-- Input data --
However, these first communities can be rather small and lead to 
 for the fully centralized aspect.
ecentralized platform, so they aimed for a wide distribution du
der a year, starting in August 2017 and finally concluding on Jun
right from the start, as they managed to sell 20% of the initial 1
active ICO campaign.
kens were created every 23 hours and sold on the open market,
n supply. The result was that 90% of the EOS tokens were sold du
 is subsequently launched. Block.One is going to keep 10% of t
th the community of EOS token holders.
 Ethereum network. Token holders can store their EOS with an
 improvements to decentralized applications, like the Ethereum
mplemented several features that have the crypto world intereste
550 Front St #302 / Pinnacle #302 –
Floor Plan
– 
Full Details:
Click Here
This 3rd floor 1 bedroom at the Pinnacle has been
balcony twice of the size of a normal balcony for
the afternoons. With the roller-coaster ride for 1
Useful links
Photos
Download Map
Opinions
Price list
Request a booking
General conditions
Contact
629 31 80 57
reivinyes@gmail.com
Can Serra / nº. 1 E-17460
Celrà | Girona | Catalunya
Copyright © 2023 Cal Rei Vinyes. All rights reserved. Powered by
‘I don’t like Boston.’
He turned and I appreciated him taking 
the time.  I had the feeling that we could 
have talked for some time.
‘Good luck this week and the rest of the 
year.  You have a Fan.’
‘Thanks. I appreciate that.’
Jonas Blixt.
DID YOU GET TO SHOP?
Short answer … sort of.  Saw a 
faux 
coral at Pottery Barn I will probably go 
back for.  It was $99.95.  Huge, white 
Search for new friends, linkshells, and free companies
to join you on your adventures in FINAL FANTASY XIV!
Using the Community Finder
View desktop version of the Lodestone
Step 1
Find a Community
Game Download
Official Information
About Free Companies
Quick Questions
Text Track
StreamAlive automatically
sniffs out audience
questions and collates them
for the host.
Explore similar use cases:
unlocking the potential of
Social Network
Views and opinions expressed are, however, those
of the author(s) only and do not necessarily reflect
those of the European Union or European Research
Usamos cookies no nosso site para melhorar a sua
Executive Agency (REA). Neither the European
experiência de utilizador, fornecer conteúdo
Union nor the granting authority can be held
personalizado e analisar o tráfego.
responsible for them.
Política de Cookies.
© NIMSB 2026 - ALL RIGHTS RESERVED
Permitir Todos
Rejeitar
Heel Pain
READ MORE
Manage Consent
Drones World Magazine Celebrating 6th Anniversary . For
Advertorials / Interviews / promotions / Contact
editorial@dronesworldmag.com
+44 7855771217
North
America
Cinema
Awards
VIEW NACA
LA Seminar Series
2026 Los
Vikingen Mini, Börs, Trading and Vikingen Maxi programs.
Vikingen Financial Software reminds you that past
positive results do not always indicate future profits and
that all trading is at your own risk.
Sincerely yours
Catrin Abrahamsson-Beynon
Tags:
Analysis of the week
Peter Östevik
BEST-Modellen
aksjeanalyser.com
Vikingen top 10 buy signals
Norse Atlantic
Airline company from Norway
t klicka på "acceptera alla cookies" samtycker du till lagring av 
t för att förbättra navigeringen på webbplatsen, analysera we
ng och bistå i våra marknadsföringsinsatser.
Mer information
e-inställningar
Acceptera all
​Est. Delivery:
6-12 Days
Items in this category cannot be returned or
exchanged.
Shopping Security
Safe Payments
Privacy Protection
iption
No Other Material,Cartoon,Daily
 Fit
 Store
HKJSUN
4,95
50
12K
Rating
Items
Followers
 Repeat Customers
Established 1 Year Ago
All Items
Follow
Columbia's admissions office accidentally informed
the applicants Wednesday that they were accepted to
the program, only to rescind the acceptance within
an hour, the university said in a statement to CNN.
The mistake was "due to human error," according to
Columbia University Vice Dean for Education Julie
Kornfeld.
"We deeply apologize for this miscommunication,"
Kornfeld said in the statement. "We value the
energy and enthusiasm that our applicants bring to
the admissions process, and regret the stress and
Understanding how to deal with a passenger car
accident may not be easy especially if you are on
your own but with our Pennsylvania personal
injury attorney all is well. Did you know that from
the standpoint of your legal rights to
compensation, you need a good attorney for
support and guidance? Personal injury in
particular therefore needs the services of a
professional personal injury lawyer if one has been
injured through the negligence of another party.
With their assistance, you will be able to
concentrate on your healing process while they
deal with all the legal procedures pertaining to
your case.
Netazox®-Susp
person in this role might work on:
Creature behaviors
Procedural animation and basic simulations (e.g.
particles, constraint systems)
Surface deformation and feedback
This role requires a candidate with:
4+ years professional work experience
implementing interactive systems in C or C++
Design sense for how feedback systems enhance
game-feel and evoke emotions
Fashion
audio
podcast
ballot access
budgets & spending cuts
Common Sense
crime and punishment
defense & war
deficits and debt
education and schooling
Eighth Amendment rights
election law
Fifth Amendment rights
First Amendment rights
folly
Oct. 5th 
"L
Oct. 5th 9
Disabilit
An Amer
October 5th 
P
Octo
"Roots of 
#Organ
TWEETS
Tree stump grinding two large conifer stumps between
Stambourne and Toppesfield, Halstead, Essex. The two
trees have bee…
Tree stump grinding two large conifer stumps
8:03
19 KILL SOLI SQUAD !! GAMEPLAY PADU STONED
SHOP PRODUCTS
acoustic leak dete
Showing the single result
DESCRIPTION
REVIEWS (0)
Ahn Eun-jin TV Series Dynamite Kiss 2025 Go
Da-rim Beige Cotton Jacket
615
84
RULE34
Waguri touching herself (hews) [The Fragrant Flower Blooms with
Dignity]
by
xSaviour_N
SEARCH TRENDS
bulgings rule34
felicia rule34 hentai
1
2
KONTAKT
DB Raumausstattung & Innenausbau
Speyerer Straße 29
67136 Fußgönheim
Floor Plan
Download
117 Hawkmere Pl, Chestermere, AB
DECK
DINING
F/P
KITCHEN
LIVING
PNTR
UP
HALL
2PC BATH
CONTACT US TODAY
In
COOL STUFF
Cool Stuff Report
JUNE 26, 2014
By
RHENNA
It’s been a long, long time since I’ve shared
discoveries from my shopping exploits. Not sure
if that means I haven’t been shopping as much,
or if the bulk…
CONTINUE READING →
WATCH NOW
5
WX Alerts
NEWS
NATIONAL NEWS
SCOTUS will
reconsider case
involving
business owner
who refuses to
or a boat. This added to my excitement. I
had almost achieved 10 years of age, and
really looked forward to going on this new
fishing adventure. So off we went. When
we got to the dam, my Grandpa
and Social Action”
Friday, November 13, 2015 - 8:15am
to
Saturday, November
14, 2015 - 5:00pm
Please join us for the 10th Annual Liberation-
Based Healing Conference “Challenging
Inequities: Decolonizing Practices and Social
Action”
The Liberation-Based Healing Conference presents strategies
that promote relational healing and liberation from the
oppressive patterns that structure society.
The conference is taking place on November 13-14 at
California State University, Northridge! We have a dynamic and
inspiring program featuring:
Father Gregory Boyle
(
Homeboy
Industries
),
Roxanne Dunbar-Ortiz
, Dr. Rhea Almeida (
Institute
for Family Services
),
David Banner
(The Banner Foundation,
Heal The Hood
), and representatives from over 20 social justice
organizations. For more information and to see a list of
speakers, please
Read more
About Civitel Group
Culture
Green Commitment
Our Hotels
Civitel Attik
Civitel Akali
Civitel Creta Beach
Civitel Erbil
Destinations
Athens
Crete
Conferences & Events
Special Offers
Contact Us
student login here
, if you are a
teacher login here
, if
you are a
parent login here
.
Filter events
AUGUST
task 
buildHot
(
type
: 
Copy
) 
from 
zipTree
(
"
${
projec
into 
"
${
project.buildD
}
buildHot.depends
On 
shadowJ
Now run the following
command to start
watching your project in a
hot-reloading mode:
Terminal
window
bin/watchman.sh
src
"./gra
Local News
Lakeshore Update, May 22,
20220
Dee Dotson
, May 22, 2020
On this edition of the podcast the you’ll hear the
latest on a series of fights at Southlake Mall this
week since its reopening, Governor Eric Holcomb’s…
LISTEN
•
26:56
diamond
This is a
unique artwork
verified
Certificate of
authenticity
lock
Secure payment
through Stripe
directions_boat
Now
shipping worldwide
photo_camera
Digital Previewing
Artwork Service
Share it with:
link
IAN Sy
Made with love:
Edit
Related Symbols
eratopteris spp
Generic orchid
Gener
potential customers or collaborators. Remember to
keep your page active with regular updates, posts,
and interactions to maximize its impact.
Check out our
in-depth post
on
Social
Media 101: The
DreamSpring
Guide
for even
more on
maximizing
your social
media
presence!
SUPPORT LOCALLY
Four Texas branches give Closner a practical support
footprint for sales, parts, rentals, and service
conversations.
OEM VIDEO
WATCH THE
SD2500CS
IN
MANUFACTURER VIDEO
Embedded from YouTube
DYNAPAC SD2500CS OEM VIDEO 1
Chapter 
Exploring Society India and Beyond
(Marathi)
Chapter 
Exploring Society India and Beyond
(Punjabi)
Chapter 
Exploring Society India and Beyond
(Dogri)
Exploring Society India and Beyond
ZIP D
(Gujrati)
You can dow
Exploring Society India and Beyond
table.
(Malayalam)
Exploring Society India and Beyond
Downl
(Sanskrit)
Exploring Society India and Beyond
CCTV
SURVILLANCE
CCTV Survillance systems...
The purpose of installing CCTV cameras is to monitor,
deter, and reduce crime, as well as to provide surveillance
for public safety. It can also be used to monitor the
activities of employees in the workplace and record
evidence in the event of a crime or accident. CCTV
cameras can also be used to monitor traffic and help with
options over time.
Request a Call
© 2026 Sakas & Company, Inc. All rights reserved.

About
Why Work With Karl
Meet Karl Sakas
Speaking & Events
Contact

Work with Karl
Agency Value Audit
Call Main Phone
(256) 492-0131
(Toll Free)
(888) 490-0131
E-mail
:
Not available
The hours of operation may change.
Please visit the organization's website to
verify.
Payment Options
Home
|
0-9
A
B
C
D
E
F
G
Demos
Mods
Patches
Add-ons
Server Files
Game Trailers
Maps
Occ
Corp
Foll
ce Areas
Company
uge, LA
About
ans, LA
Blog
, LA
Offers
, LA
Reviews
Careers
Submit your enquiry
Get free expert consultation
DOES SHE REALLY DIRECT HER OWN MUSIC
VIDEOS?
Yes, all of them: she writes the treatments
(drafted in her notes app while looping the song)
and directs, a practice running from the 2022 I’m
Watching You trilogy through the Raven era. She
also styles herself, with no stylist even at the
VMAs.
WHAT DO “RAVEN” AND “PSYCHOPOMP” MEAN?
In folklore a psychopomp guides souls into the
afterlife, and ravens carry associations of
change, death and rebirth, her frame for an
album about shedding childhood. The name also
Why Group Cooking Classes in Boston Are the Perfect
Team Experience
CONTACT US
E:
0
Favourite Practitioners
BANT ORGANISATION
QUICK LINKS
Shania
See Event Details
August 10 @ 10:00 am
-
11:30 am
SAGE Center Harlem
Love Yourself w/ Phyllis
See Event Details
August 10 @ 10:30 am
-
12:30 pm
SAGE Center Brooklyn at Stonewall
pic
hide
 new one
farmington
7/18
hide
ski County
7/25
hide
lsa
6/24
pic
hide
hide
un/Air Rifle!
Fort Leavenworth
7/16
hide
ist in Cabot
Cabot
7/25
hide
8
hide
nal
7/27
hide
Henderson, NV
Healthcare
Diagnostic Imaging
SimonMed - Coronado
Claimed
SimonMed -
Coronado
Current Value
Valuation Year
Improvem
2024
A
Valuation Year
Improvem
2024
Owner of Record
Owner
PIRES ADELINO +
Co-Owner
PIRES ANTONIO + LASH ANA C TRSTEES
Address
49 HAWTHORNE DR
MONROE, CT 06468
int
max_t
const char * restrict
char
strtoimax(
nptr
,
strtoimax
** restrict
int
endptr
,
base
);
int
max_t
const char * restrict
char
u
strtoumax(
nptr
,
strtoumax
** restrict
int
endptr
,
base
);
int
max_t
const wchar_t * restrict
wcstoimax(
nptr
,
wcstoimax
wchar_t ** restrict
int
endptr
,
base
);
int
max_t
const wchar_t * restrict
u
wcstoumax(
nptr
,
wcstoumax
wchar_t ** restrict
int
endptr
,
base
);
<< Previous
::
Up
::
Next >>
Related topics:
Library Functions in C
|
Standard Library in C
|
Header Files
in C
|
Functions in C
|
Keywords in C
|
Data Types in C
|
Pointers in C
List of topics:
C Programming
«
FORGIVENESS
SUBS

-- What you should do --
Filter the lines above down to those containing the word "herself", and copy each of them out in full.

-- Result of the exercise --
Waguri touching herself (hews) [The Fragrant Flower Blooms with
also styles herself, with no stylist even at the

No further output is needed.